• _Exercise_
The answer must be the number of lines in the listing below that contain "Left", and nothing else.

• _Supplied data_
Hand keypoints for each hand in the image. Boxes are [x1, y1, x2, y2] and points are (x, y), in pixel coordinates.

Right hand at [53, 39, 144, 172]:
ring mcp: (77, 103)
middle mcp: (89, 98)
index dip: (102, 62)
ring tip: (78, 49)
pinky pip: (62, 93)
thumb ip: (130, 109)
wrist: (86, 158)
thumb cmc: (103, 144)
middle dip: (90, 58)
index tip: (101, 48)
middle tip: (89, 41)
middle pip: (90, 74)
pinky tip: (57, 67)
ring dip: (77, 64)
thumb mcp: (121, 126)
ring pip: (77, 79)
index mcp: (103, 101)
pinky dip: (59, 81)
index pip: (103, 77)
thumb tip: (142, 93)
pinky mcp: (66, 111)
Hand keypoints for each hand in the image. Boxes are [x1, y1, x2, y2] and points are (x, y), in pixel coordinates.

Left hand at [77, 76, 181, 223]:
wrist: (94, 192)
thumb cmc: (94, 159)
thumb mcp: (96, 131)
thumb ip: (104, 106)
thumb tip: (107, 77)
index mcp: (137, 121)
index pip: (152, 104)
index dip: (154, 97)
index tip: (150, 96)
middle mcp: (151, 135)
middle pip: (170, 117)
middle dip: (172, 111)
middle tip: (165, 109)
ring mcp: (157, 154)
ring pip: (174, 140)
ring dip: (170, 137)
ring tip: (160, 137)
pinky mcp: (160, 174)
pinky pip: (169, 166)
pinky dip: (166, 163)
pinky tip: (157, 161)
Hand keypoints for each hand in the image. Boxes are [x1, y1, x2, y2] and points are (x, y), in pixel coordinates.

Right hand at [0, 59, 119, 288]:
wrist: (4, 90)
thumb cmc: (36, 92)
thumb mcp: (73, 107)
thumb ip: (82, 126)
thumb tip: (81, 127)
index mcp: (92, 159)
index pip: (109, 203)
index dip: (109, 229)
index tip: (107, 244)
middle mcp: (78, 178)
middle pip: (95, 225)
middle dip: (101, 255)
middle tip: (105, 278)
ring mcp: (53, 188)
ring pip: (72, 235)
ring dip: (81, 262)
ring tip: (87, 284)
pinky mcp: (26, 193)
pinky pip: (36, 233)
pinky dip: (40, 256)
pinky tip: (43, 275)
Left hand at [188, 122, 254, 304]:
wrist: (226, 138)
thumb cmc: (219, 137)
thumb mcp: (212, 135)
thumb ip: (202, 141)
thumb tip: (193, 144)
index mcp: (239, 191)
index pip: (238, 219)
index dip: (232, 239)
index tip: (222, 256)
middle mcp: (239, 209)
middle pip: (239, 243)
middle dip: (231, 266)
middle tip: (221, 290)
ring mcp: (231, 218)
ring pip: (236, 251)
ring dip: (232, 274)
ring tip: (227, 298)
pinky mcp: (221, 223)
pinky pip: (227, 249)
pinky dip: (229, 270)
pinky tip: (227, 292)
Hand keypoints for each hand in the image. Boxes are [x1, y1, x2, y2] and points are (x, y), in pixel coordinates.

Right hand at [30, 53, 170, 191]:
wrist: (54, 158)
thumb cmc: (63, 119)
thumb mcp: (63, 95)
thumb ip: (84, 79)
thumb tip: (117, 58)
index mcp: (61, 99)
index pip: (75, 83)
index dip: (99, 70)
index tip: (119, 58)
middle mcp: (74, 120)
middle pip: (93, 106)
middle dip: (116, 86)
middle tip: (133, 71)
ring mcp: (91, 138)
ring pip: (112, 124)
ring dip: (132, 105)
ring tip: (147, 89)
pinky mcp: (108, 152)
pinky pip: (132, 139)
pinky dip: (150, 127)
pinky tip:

--

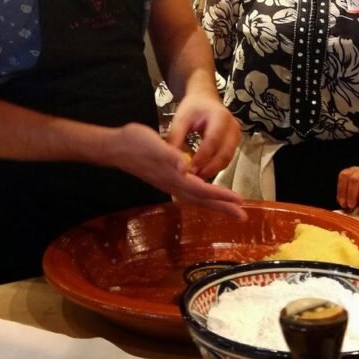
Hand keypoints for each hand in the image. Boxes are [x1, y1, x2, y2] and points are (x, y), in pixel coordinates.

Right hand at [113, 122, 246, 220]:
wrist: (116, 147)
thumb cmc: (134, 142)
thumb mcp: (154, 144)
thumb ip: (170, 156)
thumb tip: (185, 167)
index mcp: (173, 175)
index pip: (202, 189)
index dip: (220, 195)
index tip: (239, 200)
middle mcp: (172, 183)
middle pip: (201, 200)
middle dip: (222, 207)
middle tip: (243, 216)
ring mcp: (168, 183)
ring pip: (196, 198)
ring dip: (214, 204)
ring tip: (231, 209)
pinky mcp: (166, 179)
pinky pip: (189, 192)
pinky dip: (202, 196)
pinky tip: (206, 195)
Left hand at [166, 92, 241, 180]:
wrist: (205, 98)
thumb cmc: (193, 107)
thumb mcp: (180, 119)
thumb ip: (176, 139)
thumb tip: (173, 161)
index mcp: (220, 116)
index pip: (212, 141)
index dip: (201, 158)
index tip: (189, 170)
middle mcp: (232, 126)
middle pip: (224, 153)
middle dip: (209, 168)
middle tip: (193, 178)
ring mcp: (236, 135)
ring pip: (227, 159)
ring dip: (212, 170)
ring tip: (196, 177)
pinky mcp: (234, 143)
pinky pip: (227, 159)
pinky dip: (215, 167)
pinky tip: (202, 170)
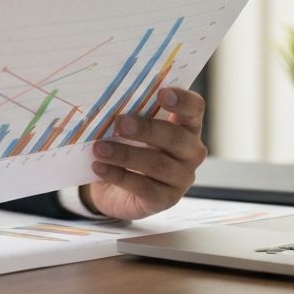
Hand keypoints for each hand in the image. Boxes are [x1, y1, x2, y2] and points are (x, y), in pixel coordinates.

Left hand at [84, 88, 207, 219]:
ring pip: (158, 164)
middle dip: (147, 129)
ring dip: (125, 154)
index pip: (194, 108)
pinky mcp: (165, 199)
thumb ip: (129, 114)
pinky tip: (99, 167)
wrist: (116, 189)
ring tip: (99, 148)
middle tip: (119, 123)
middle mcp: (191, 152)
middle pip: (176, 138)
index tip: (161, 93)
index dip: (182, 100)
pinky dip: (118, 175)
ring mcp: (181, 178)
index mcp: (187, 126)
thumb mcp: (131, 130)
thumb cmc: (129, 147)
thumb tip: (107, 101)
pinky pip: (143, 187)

• _Reply_
4